Face to face Human interactions are our normal way of interacting. Newport points out that our brains are biological wired for kinesthetic relationship. These offline interactions are deep and rich because the involve complex sensory interactions. Digital media flattens the interaction and removes essential ‘human presence’ from the equation by replacing the real with little more than a digital projection of another self.
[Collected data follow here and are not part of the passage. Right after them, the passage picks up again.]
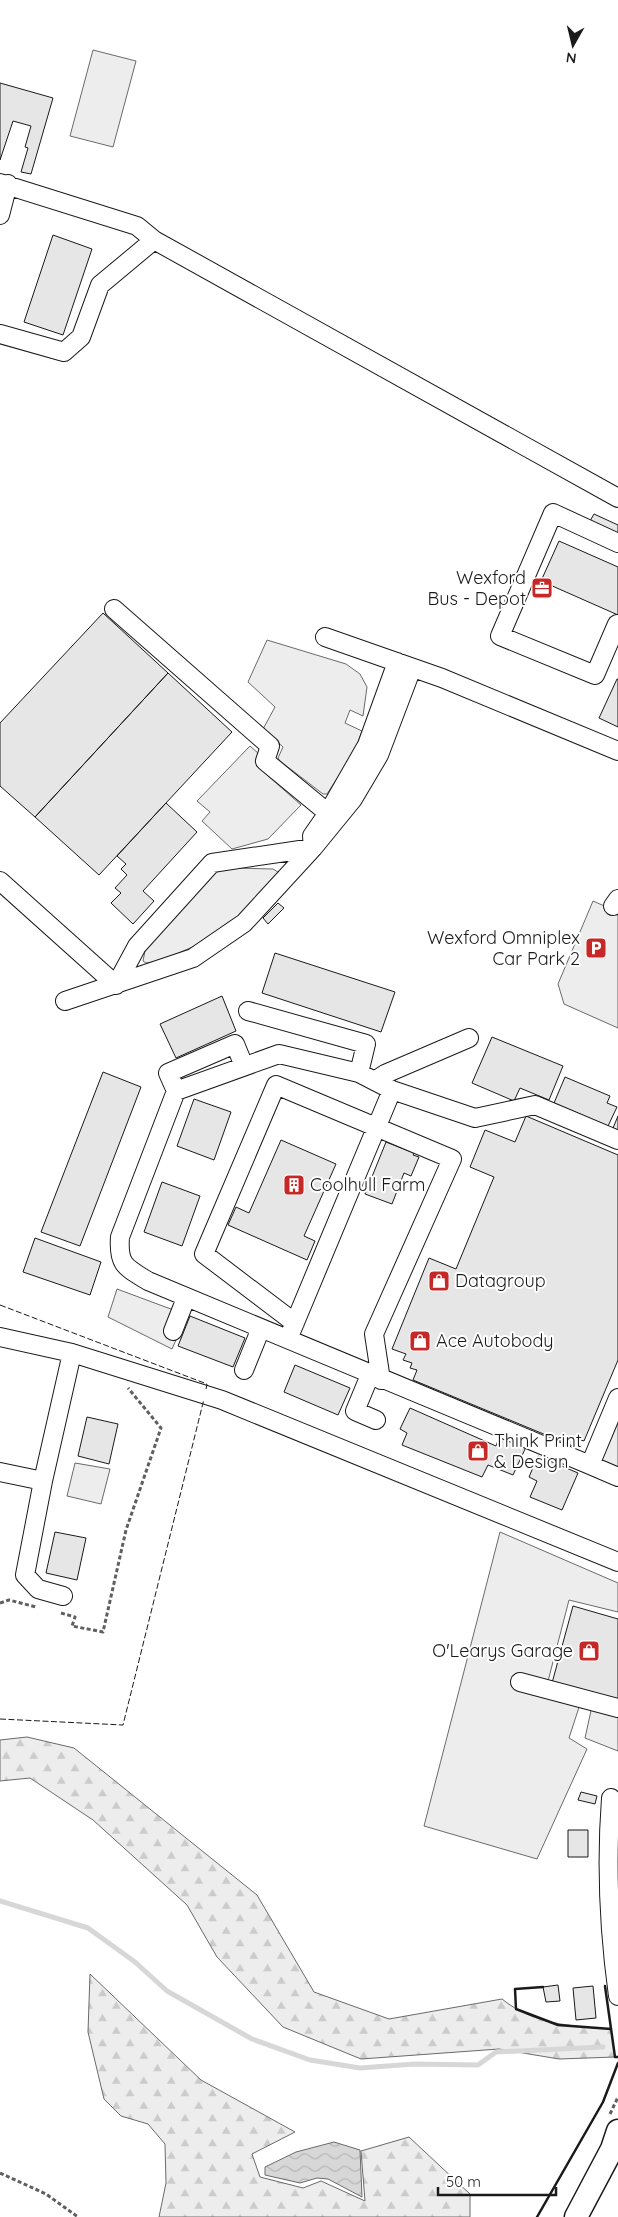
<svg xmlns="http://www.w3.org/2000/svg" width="618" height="2217" viewBox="0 0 618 2217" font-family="Quicksand,sans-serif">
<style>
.built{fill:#ededed;stroke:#6a6a6a}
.forest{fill:url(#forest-firs);stroke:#6a6a6a}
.water{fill:url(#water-waves);stroke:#6a6a6a}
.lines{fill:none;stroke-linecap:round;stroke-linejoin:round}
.stream{stroke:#d7d7d7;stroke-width:5}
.building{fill:#e6e6e6;stroke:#1a1a1a}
.minor-casing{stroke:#1a1a1a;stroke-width:20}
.major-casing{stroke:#1a1a1a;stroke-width:25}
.path{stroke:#5f5f5f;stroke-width:3;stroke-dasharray:4 2.5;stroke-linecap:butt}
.minor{stroke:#fff;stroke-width:18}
.major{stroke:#fff;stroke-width:22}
.fence{stroke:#1a1a1a;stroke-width:1;stroke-dasharray:6 2.5;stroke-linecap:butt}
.wall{stroke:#1a1a1a;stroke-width:2.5}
.labels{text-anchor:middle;stroke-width:4;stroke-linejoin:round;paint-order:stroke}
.poi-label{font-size:18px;fill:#1a1a1a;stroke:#fff;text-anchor:start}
</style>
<defs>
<pattern id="forest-firs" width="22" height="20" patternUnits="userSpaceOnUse" patternTransform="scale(1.25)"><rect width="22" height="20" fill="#ededed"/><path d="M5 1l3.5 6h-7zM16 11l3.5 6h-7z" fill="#cbcbcb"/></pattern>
<pattern id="water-waves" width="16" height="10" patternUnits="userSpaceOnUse" patternTransform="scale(1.25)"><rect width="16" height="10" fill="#d7d7d7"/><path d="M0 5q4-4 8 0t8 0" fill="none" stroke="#b8b8b8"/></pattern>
</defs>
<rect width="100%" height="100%" fill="#fff"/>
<path class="built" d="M 93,50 L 136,61 L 113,147 L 70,136 Z
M 267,640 L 346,664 L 360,674 L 367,687 L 363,716 L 350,710 L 345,723 L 362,731 L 355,751 L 327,794 L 323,794 L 280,761 L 278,758 L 283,747 L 263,729 L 275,707 L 248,682 Z
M 250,746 L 259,754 L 266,774 L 301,805 L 268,839 L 232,849 L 202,821 L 210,812 L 197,801 Z
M 234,868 L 273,869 L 278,872 L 278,878 L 233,923 L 204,942 L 160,961 L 146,963 L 143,961 L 145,951 L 206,878 L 221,870 Z
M 593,901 L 618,912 L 618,1028 L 564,1004 L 558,984 Z
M 117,1289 L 187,1315 L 172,1349 L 108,1317 Z
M 618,1408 L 618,1470 L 597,1461 Z
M 75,1463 L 110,1469 L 101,1504 L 67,1496 Z
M 500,1532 L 618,1583 L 618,1612 L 569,1600 L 547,1685 L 583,1695 L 569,1738 L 587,1749 L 537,1859 L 424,1826 Z
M 592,1706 L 618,1710 L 618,1751 L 585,1738 Z"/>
<path class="forest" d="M 27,1737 L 74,1748 L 257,1895 L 314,1992 L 389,2019 L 502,1999 C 534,2025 571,2026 611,2029 L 615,2057 L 559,2059 L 499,2049 L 361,2059 L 283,2027 L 217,1957 L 187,1905 L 93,1820 L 30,1778 L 0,1781 L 0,1740 Z
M 90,1974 L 201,2080 L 295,2132 L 252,2154 L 260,2177 L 303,2188 L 321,2181 L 365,2201 L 361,2151 L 409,2137 L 470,2194 L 470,2217 L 159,2217 L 166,2183 L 165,2144 L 148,2124 L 121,2116 L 104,2099 L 88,2032 Z"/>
<path class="water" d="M 334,2142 L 360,2150 L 362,2197 L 328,2179 L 317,2178 L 300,2183 L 265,2175 L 265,2167 L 296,2152 Z"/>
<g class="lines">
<path class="stream" d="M 0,1901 L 88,1928 L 135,1962 L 167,1991 L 252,2039 L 310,2060 L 360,2068 L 415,2064 L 478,2065 L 496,2052 L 603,2047"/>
</g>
<path class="building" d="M 0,83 L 53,98 L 31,174 L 21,172 L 28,148 L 25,147 L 31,126 L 13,121 L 0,160 Z
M 53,235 L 92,249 L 63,335 L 24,322 Z
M 594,514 L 618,525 L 618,534 L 590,521 Z
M 559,541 L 618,567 L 618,615 L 541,581 Z
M 103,613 L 168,673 L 35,817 L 0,786 L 0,723 Z
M 168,673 L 232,732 L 99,875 L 35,817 Z
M 617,679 L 618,679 L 618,727 L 599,718 Z
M 166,803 L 197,832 L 143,891 L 154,901 L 133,924 L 111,903 L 121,893 L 115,888 L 127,875 L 121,869 L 126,864 L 117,856 Z
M 278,903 L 284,908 L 268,924 L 263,918 Z
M 275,953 L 395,992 L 381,1032 L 262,993 Z
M 222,996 L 236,1031 L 176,1058 L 160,1024 Z
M 492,1037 L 563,1066 L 549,1100 L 520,1088 L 514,1101 L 472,1083 Z
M 103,1072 L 141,1087 L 80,1246 L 41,1232 Z
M 565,1077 L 610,1096 L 607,1103 L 617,1107 L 608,1126 L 554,1103 Z
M 194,1099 L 231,1112 L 214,1160 L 177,1146 Z
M 526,1116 L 618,1155 L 618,1360 L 584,1441 L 578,1439 L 575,1447 L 413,1380 L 417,1370 L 410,1368 L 412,1363 L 403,1360 L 406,1354 L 392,1349 L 429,1258 L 456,1269 L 494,1177 L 470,1167 L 485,1130 L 515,1142 Z
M 618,1116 L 618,1130 L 613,1128 Z
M 281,1140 L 336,1164 L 304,1236 L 315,1241 L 307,1260 L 228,1225 L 236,1207 L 249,1213 Z
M 386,1142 L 414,1153 L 413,1155 L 419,1157 L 411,1176 L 404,1173 L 392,1204 L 365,1194 Z
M 162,1182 L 200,1196 L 182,1246 L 144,1232 Z
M 35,1238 L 101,1262 L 90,1295 L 23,1272 Z
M 190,1316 L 245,1338 L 233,1367 L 178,1346 Z
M 295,1365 L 350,1388 L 338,1415 L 284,1392 Z
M 410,1408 L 496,1446 L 499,1437 L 526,1447 L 513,1475 L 488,1465 L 482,1477 L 402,1445 L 407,1433 L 400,1429 Z
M 87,1417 L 118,1424 L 109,1464 L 78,1456 Z
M 538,1456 L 578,1473 L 562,1510 L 530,1497 L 537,1481 L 529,1477 Z
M 55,1532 L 86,1538 L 77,1580 L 46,1573 Z
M 573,1606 L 618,1619 L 618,1702 L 552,1683 Z
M 581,1792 L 597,1796 L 595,1804 L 578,1800 Z
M 568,1830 L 588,1830 L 588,1857 L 568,1857 Z
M 558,1985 L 560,2001 L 546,2002 L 543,1987 Z
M 593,1986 L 596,2018 L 576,2020 L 573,1988 Z"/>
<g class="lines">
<g class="minor-casing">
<path id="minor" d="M 0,183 L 137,226 L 154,240 L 618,498
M 0,215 L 8,184
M 0,334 L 64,352 L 81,337 L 100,285 L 154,240
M 114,609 L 270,746 L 265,761 L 328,813
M 617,624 L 595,675 L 500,636 L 553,513 L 618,543
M 325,637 L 442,678 L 618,751
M 0,881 L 116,985
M 613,906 L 618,899
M 116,985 L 137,946 L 212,863 L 313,848 L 312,836 L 328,813 L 367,745 L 397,662
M 65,1001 L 193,958 L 244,923 L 313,848 L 353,799 L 379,755 L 412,668
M 248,1011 L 366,1044 L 359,1073
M 376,1080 L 385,1074 L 469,1038
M 176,1091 L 168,1073 L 235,1044 L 244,1066
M 295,1323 L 204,1254 L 276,1085 L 452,1159 L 374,1334 L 381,1380
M 173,1331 L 186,1298
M 291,1332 L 392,1090
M 0,1337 L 72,1353
M 244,1370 L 261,1328
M 370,1375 L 355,1411 L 376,1420
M 618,1398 L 590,1465 L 618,1477
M 590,1465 L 148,1281 C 125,1267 118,1265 120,1237 L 176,1091 L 279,1054 L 359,1073 L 392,1090 L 475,1118 L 535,1105 L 618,1140
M 0,1472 L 43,1481 L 72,1353 L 222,1400 L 618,1562
M 43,1481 L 25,1575 L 38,1589 L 63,1596
M 520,1682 L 618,1708
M 611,1798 C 606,1864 609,1931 618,1996"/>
</g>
<g class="major-casing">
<path id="major" d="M 576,2217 L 612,2149 L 618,2131"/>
</g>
<path class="path" d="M 0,1603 L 9,1600 L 36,1607
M 61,1613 L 75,1617 L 72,1626 L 103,1632 L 126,1530 L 161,1428 L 128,1388
M 610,2114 L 618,2097
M 0,2173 L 46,2194 L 78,2217"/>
<use href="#minor" class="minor"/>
<use href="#major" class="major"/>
<path class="fence" d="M 0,1305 L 207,1384 L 206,1389
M 0,1719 L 123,1725 L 204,1399"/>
<path class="wall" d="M 605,1986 L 615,2057 L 618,2057
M 543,1987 L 515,1989 L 516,2009 L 558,2025 L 611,2029
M 537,2217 L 603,2102 L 618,2063"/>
</g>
<defs>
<g id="office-square" transform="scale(1.125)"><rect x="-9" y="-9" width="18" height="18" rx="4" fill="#c62828" stroke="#fff"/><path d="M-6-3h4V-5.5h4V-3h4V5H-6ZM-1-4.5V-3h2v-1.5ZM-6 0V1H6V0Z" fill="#fff"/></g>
<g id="parking-square" transform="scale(1.125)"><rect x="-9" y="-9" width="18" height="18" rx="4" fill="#c62828" stroke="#fff"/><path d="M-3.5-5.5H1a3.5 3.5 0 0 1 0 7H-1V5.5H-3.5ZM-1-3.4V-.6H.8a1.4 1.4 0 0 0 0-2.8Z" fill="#fff"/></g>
<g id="building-square" transform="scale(1.125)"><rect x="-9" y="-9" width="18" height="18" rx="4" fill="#c62828" stroke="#fff"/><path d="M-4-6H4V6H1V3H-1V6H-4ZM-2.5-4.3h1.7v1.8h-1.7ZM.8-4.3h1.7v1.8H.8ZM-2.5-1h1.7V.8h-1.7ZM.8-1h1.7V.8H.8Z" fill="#fff"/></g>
<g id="shop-square" transform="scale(1.125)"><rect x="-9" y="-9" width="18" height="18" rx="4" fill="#c62828" stroke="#fff"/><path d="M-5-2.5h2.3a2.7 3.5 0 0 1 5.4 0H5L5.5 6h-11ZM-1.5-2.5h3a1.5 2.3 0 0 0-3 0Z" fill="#fff"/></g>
</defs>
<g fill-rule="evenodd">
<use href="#office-square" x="542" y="588"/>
<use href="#parking-square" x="596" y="948"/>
<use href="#building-square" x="294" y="1185"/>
<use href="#shop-square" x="439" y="1281"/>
<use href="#shop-square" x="420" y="1341"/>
<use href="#shop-square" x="478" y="1451"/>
<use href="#shop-square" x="589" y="1651"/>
</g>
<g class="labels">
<g class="poi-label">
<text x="526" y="584" text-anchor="end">Wexford<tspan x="526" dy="21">Bus - Depot</tspan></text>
<text x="580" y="944" text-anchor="end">Wexford Omniplex<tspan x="580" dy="21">Car Park 2</tspan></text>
<text x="310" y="1191">Coolhull Farm</text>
<text x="455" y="1287">Datagroup</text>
<text x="436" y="1347">Ace Autobody</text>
<text x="494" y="1447">Think Print<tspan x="494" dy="21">&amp; Design</tspan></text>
<text x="573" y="1657" text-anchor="end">O'Learys Garage</text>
</g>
</g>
<g transform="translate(573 45) rotate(188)" stroke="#ffffff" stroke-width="4" paint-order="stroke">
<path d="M0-4L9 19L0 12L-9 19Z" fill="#1a1a1a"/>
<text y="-8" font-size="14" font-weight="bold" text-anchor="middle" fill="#1a1a1a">N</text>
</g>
<path d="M438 2187v8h118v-8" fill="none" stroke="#1a1a1a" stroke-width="2.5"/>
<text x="446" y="2187" font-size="15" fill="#1a1a1a" stroke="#ffffff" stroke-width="4" paint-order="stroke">50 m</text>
</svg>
Asking my daughter about her perceptions of Newport’s Digital Minimalism ended in the expected question, ‘why?’ She could not see that there was much to gain, but plenty to lose. I then realized that Newport’s book makes sense to those of us in the second half of life, but not so much those in the first. First half people are on the journey of discovery, becoming and succeeding. They a grasping everything available and milking it for all it’s worth. In the second half of life we tend to let go and think about personal integration and the reflection upon our own deep connection with eternity and meaning – after all, there is more life behind us than there is ahead. Unless I missed something, Newport doesn’t address these powerful developmental aspects of life which affect our perceptions of the power of digital media.
Yet, I was moved. It’s Lent, so social media is taking a break (except for dminlgp9) and already the angst of navigating unbridled stupidity has lifted from my soldiers – the problem is, I’m missing the madness. What a wretched man I am.
 Rory Sutherland, “Alchemy: The Surprising Power of Ideas That Don’t Make Sense,” (2019-05-07).
 Ibid. 142
Newport, Cal. Digital Minimalism: On Living Better With Less Technology. Penguin, 2019. Kindle Edition
Sutherland, Rory. “Alchemy: The Surprising Power of Ideas That Don’t Make Sense.” (2019): 320.